Basil wrested his eyes away from the lake and realized that the comforts of Descubierta were long gone. The road was deathly white. The detour led into what appeared to be a quarry. The detour itself was no more than a very wide service path, filled with stones. The sides of the path were blanched with a cement-like dust. In fact, the whole area was a desolate plain, broken only by the road construction. No oasis like the lovely little town of Descubierta was anywhere in sight—and to their right, in the distance, a forbidding-looking chain of high mountains rising into the clouds.
“What’s that?” asked Star in a querulous voice, slowing the little truck nearly to a stop.

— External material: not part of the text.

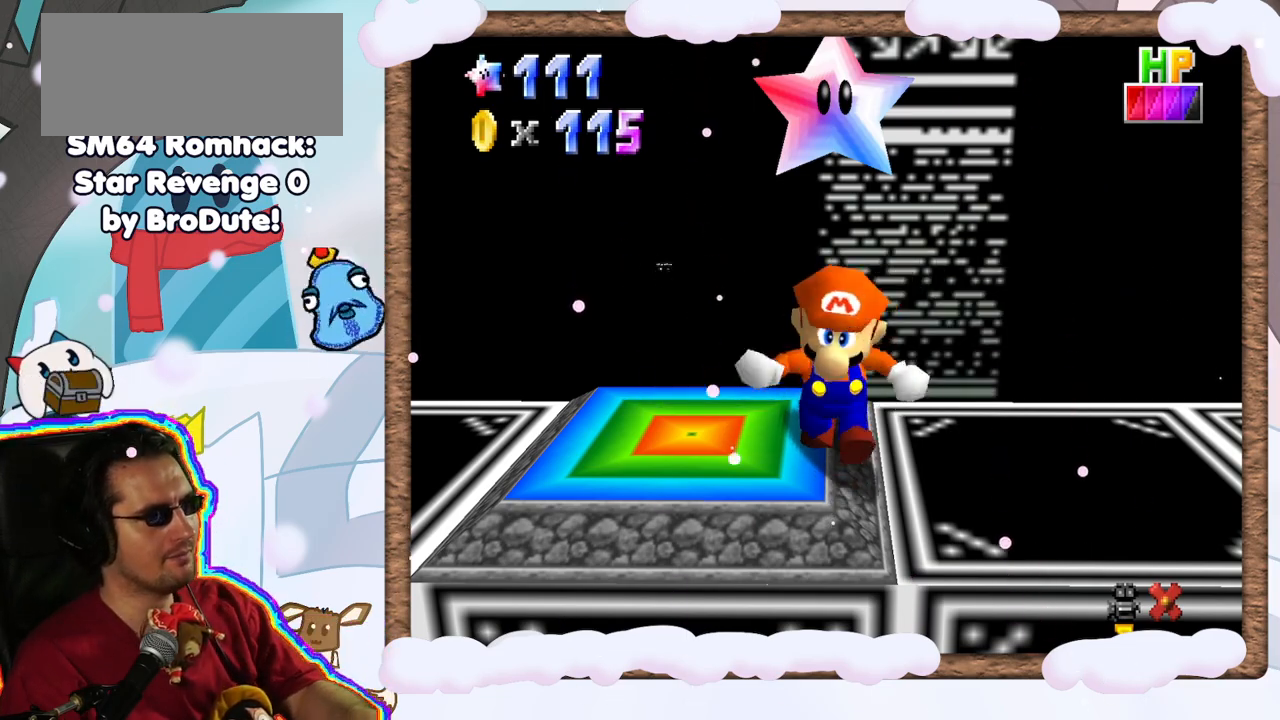
{"dt_ms": 500, "buttons": [], "left_stick": "center", "events": []}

“That’s Haiti,” Basil said glumly, the map in the little book open in his lap.
She shuddered and started up the road, bumping and sliding along the stones and the ruts.

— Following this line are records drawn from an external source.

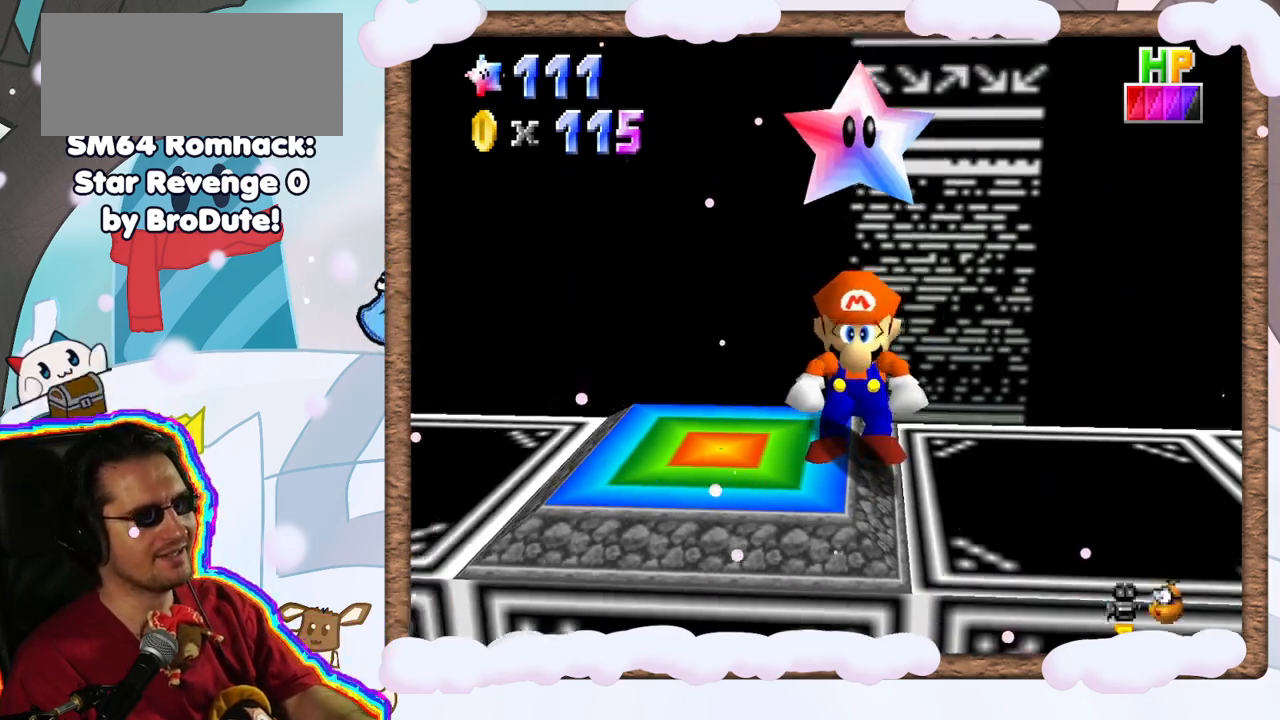
{"dt_ms": 500, "buttons": [], "left_stick": "center", "events": []}
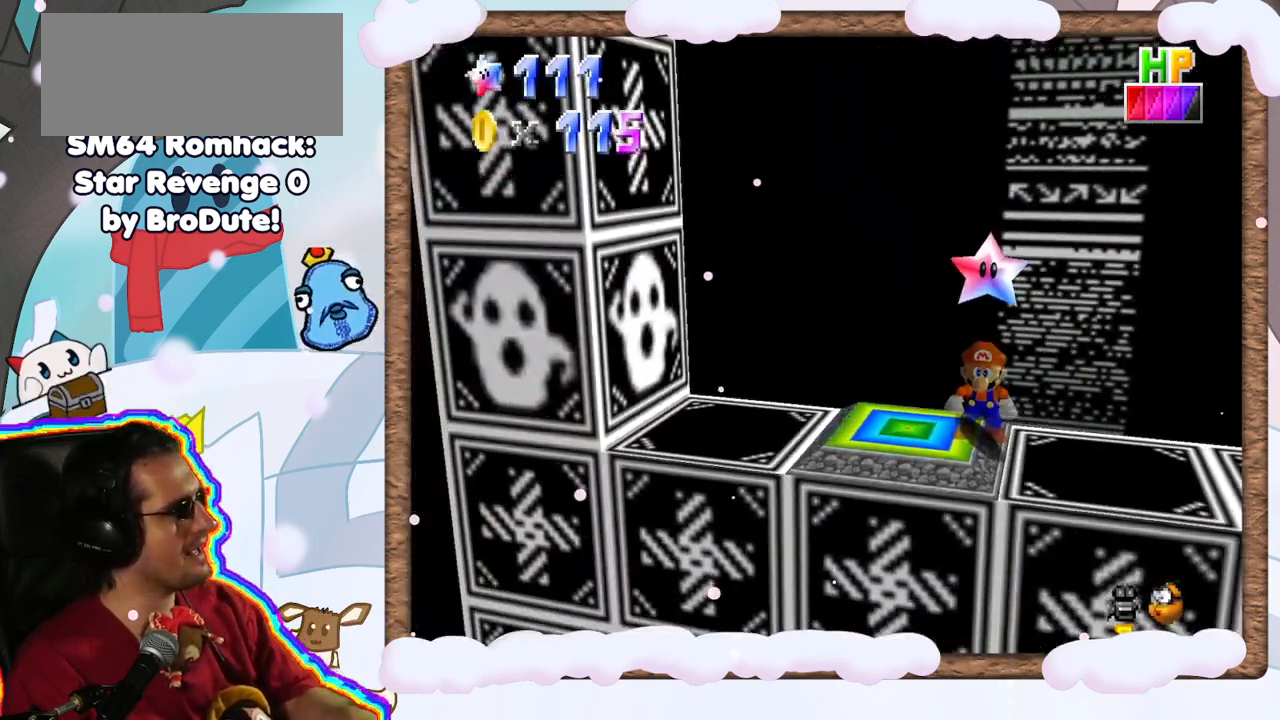
{"dt_ms": 500, "buttons": [], "left_stick": "center", "events": []}
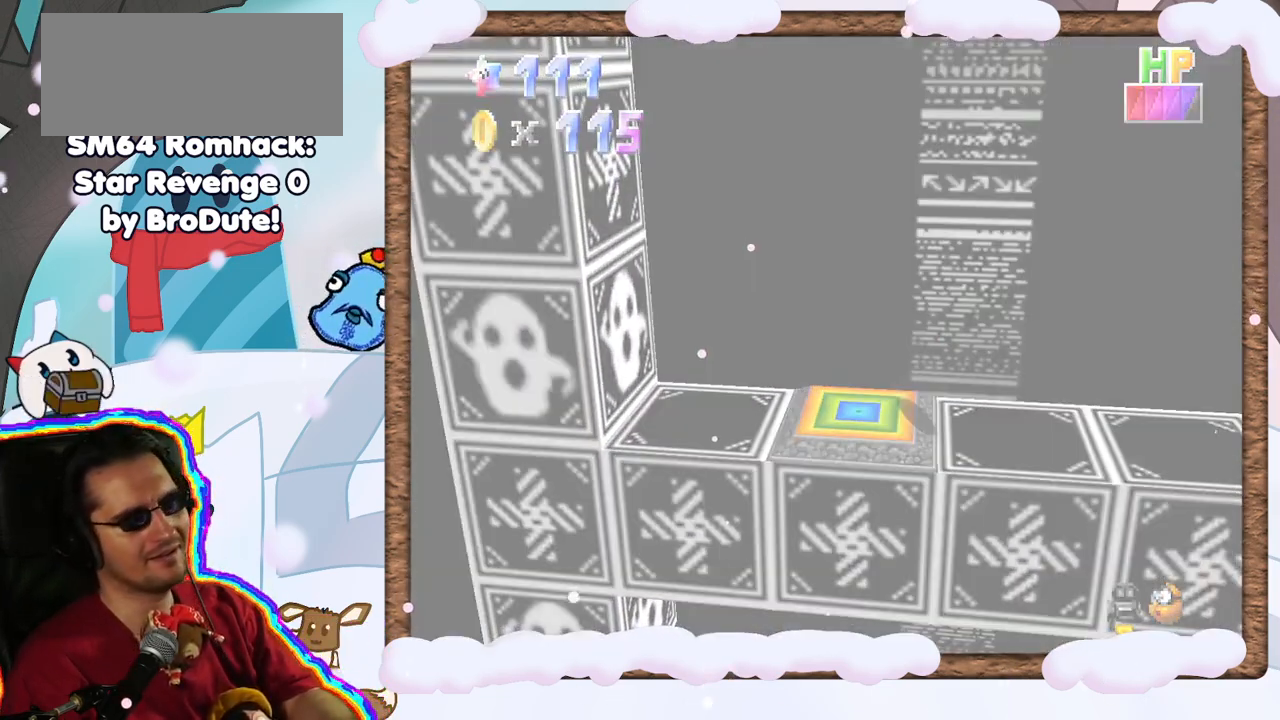
{"dt_ms": 500, "buttons": [], "left_stick": "center", "events": []}
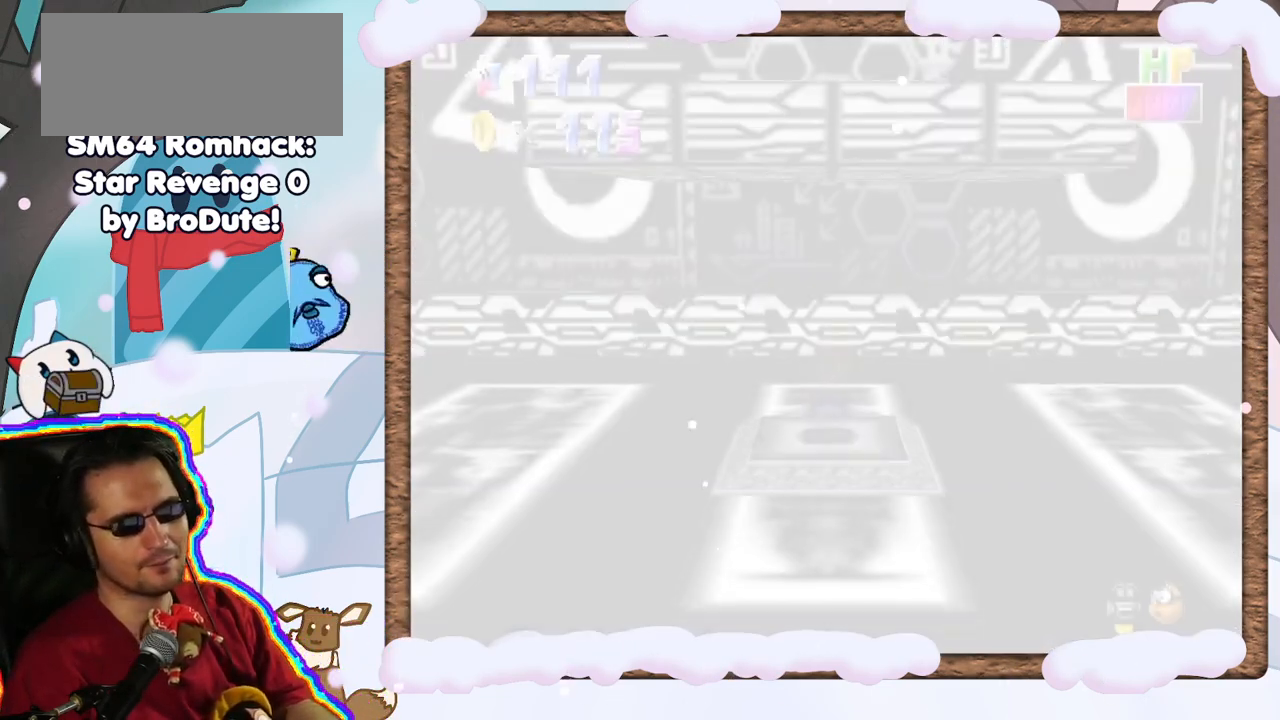
{"dt_ms": 500, "buttons": [], "left_stick": "center", "events": []}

Basil glanced over at the lake. It looked equally forbidding now. It lay sullen, dissipating into a huge floodplain that had engulfed everything around it. All along its shore was a huge marshland of short swamp grass and the tops of engulfed trees. The water was obviously expanding at what must be a frightening rate. As he gauged it on the map, he noticed something else. “Starling,” he cried, “there’s another lake just like this, just to our right in Haiti! We’re actually going through a little bridge of land between these two lakes. I think they’re trying to meet!”
“Can’t these countries do anything about this?” Star demanded.
He stared at her. “I think the land is disappearing,” he said. He studied the map more closely and then came to another realization. “Star, do you remember when we were up on that ‘faces’ mountain?”
“Sure, what of it?”
“Did you see an island?”
“No, just water, and plenty of that.”
“Well, there’s supposed to be an island in the middle of this lake, right next to where we are right now—a place called Isla Cabritos.”
“Goat Island?”
“Yeah, you see an island?”
Star craned over, slowing the truck to a bumpy halt, and surveyed the great body of water. “No.”
“Me neither.”
“What are you saying?”
“I think it’s gone.”
“You mean the land is disappearing?”
“Right—it’s submerging.”
Star opened her mouth and then closed it again. She started the little truck bumping along the road at a heightened speed, but had to slow it down almost immediately, as they were so jostled about that she was having trouble keeping it straight. “We gotta get outa here,” was all she muttered.
The road at times dipped down below the cutaway hill and the mound of whitened dirt, making Basil feel like they were rattling through a valley of concrete, as indeed they were: thousands of small stones on a cement surface. But, always to the left, he could sense the lake, faceless, unfeeling, inexorably sending its water out to claim more and more land. The two lakes were reaching to each other with an underground handclasp only hinted at by this surface expansion. He shuddered. He did not like this lake anymore. Now he feared it.